01:06:51.340Very quickly, I mean, you mentioned David Chalmers, as you say, this brilliant young philosopher who in 1994 published his PhD thesis, The Conscious Mind, which brought back in, onto the table, that what he called the hard problem of consciousness, uh, and he parsed that in different ways, that there's something absolutely irreducible about qualitative experience, but the problem that then opens up, that he, that then I think leads him towards taking panpsychism very, very seriously.
01:07:21.020This is just really in the last 10 years, I think, is the idea, well, okay, we've got consciousness, it's a hard problem, we just can't get rid of it.
01:07:28.860And yet, we can't get rid of matter either, we can't get rid of the, the truths of the physical sciences, and we, but we can't work out how on earth these fit together.
01:07:38.020They couldn't be laws of nature, they couldn't be psychoanalytic or psychological laws, the laws of thought are fundamentally different from the laws of nature.
01:07:50.500And panpsychism at that point, though it might seem crazy to the person on the street, suddenly starts to seem quite an attractive, an attractive account of the nature of ultimate reality.
01:08:01.180And I suppose, just as a quick footnote to that, once you're there, materialism, Dawkinsian materialism is Dickensian and long gone, and the dialogue between the perennial philosophy and Anglophone philosophy of panpsychists is back on.

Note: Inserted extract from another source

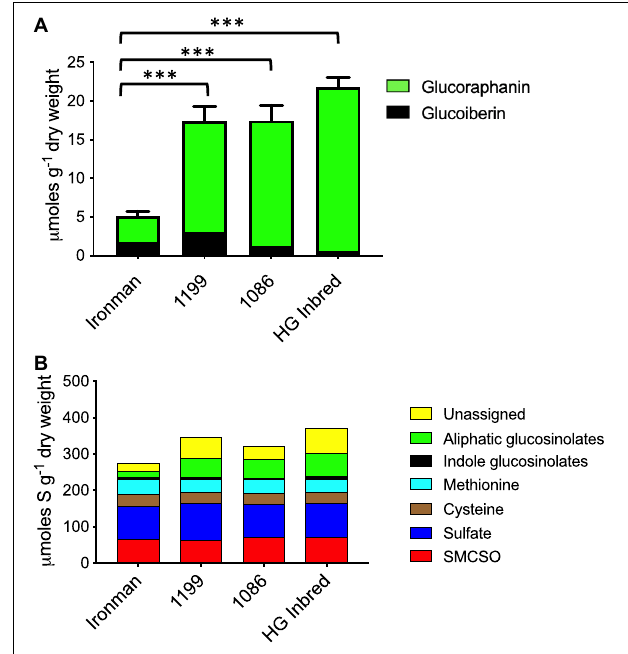
FIGURE 1 | (A) Aliphatic (methionine-derived) glucosinolates in the standard broccoli F 1 hybrid Ironman and in three high glucoraphanin broccoli genotypes, 1199, 1086, and high-glucoraphanin (HG). Ironman has significantly fewer glucosinolates than each of the three high glucoraphanin genotypes ( ∗∗∗ p ≤ 0.0001; Tukey’s multiple comparison test details in Supplementary Table 3 ). (B) Partitioning of sulphur within the major sulphur-containing metabolites in Ironman, 1199, 1086, and HG. There are no significant differences ( p < 0.05) in the total sulphur content or any specific metabolite apart from aliphatic glucosinolates as shown in panel (A) .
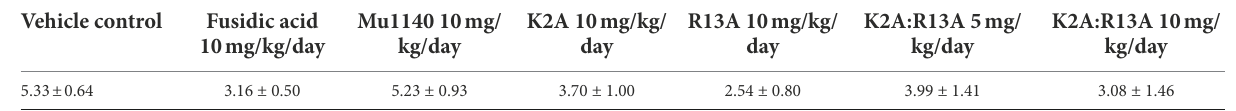
TABLE 3 Group means (±SE) of log CFU/infection site of the experimental animals being treated by fusidic acid and mutacins via topical application in an incision MRSA skin infection model. Treatment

01:08:23.980So, elaborate on that, that's what stopped me exactly, because now I'm trying to figure out, well, there's this, we should define panpsychism again for the audience, but then, okay, so what sort of dialogue does that open up as far as you're concerned?

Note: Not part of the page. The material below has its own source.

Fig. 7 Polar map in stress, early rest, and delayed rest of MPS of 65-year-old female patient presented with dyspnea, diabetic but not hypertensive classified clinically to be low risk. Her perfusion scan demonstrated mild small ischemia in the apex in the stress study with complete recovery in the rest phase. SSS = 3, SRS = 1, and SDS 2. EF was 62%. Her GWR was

01:08:37.280Well, my view is that panpsychists, it's early days, and at least in its modern contemporary iteration, I think you can say that Aristotle, if you read the De Anaba, Aristotle's Treatise on the Soul, there's soul all over the place, the plants have a nutritive soul, animals have a perceptual soul, and human animals have both of those and a rational soul.
01:09:00.480So, as it were, all of organic life is minded.

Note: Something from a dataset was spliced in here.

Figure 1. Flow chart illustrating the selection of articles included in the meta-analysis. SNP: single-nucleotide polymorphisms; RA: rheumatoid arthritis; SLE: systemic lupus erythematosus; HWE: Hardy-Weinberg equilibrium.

01:09:04.020If you move to the basic framework of Abrahamic monotheism, then, look, it follows very naturally that if you've got an axiomatic commitment to mind at the bottom of the universe, as it were, the creator is a minded being, is ideal, is not material, and everything, all of reality distinct from God is created,
01:09:29.940and including, and including, as it were, space-time, then the idea that the universe as we discover it, as we come upon it, is shot through with mind, is legible to the minded inquiry that happens when cognitive scientists are trying to unravel the mystery of the brain, it's suddenly you've got an isomorphism there.
01:09:53.200And I think the breakdown of Christianity is going to continue.
01:09:57.340Like, I'm not, I don't have short-term hope for, let's say, the situation, but I do believe that there are, that there are seeds which are kind of being planted, and there are people who are getting ready and will bear fruit.
01:10:13.920So, it's been just, it's been amazing, I have to say.